Die Schredder laufen heiß
13.07.2012 / Titel / Seite 1Inhalt
Die Schredder laufen heiß
Von Sebastian Carlens
Ist der GAU, der »größte anzunehmende Unfall«, noch steigerungsfähig? Neue Superlative könnten dringend benötigt werden, denn als »GAU für den Geheimdienst« wurde bereits die Vernichtung von Akten durch das Bundesamt für Verfassungsschutz (BfV) eine Woche nach Auffliegen der neonazistischen Zwickauer Terrorzelle bezeichnet. Die ARD-Sendung »Monitor«, die am Donnerstag abend ausgestrahlt werden sollte, hat nun neue schwere Vorwürfe erhoben: Noch einige Tage nach der ersten Einstampfaktion soll eine weitere Akte zur »Operation Rennsteig« geschreddert worden sein. Der Ordner sei »durch Zufall« von einem Mitarbeiter des Inlandsgeheimdienstes gefunden worden, dessen Vorgesetzter habe daraufhin »nach kurzem Durchblättern die sofortige Vernichtung angeordnet«, berichtete »Monitor«. Das Disziplinarverfahren gegen den Referatsleiter, der bereits den ersten Löschauftrag erteilt hatte, sei um den Vorwurf einer zweiten rechtswidrigen Aktenvernichtung ausgedehnt worden. Die Mitarbeiter des Referats 2b beim BfV seien über die anstehende Löschaktion per E-Mail informiert worden, auch der dem Referatsleiter vorgesetzte Gruppenleiter, so »Monitor«.

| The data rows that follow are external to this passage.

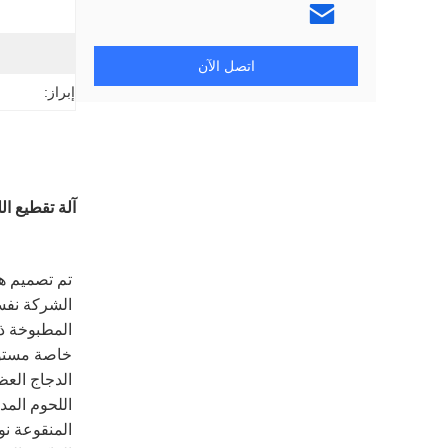
اتصل الآن
إبراز:
آلة تقطيع ال
خاصة مستور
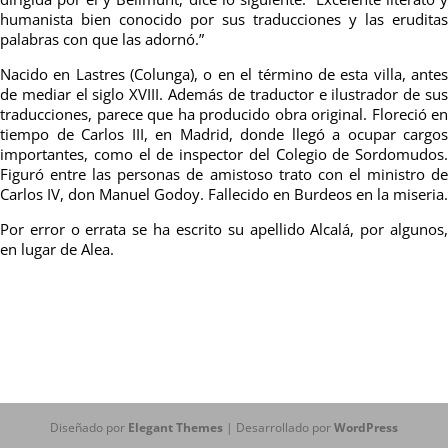
humanista bien conocido por sus traducciones y las eruditas
palabras con que las adornó.”
Nacido en Lastres (Colunga), o en el término de esta villa, antes
de mediar el siglo XVIII. Además de traductor e ilustrador de sus
traducciones, parece que ha producido obra original. Floreció en
tiempo de Carlos III, en Madrid, donde llegó a ocupar cargos
importantes, como el de inspector del Colegio de Sordomudos.
Figuró entre las personas de amistoso trato con el ministro de
Carlos IV, don Ma­nuel Godoy. Fallecido en Burdeos en la miseria.
Por error o errata se ha escrito su apellido Alcalá, por algunos,
en lugar de Alea.
Diseñado por
Elegant Themes
| Desarrollado por
WordPress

Ein weiterer Aktenskandal, diesmal laut dem SPD-Landtagsabgeordneten Karl Nolle gar ein »Super-GAU« für den sächsischen Innenminister, führte am Mittwoch zur Entlassung von Sachsens Landesamtschef Reinhard Boos (jW berichtete). Beim Landesverfassungsschutz waren Geheimakten aufgetaucht, die Regierung und Landtag überraschten: Das Konvolut war der Parlamentarischen Kontrollkommission (PKK) in Dresden für ihre – mittlerweile abgeschlossene – Untersuchung zur Zwickauer Terrorzelle nicht zur Verfügung gestellt worden. Es sei skandalös, daß die Existenz der Dokumente erst jetzt bekanntgeworden sei, sagte der Vorsitzende der PKK, Günther Schneider (CDU), am Donnerstag nach einer Sondersitzung des Gremiums. Boos soll am heutigen Freitag bei einer weiteren Sondersitzung Auskunft über den Vorgang geben.
Über Boos’ Gründe, sein Amt niederzulegen, wird nach wie vor spekuliert. PKK-Mitglied Kerstin Köditz (Die Linke) bezweifelte die Notwendigkeit des Rücktritts: »Die gefundene Akte war maximal ein Anlaß, aber kein Rücktrittsgrund«, sagte sie. Nach Informationen von Spiegel online enthält sie Abhörprotokolle des Chemnitzers Jan W., eines ehemaligen Anführers der neofaschistischen »Blood and Honour«-Bewegung in Sachsen und Unterstützers des »Nationalsozialistischen Untergrundes« (NSU). In einem aktuellen Untersuchungsbericht für den thüringischen Landtag steht nach Angaben des Stern: »Ein Hinweis auf Waffen läßt sich möglicherweise einer Telekommunikationsüberwachungs-Maßnahme bei Jan W. im August 1998 entnehmen.« Am 25. August 1998 schrieb W. eine SMS mit dem Inhalt: »Hallo, was ist mit den Bums«. Empfänger der Kurznachricht: ein Handy, das auf das Innenministerium »eines anderen Bundeslandes« registriert war und sich im sächsischen Chemnitz befand. Dorthin hatte sich die Zwickauer Terrorzelle abgesetzt, die 1998 nach ihrem Gang in den Untergrund versuchte, an Waffen zu gelangen.
Mit BfV-Chef Heinz Fromm, Boos und dem Thüringer Amtschef Thomas Sippel, der vergangene Woche entlassen worden war, sind bereits drei Geheimdienstchefs über den NSU-Komplex gestürzt. Weitere personelle Konsequenzen schloß Thüringens Innenminister Jörg Geibert (CDU) am Donnerstag nicht aus. Das wäre dann vermutlich ein »Giga-GAU«. Doch auch die deutsche Sprache stößt irgendwann an ihre Grenzen.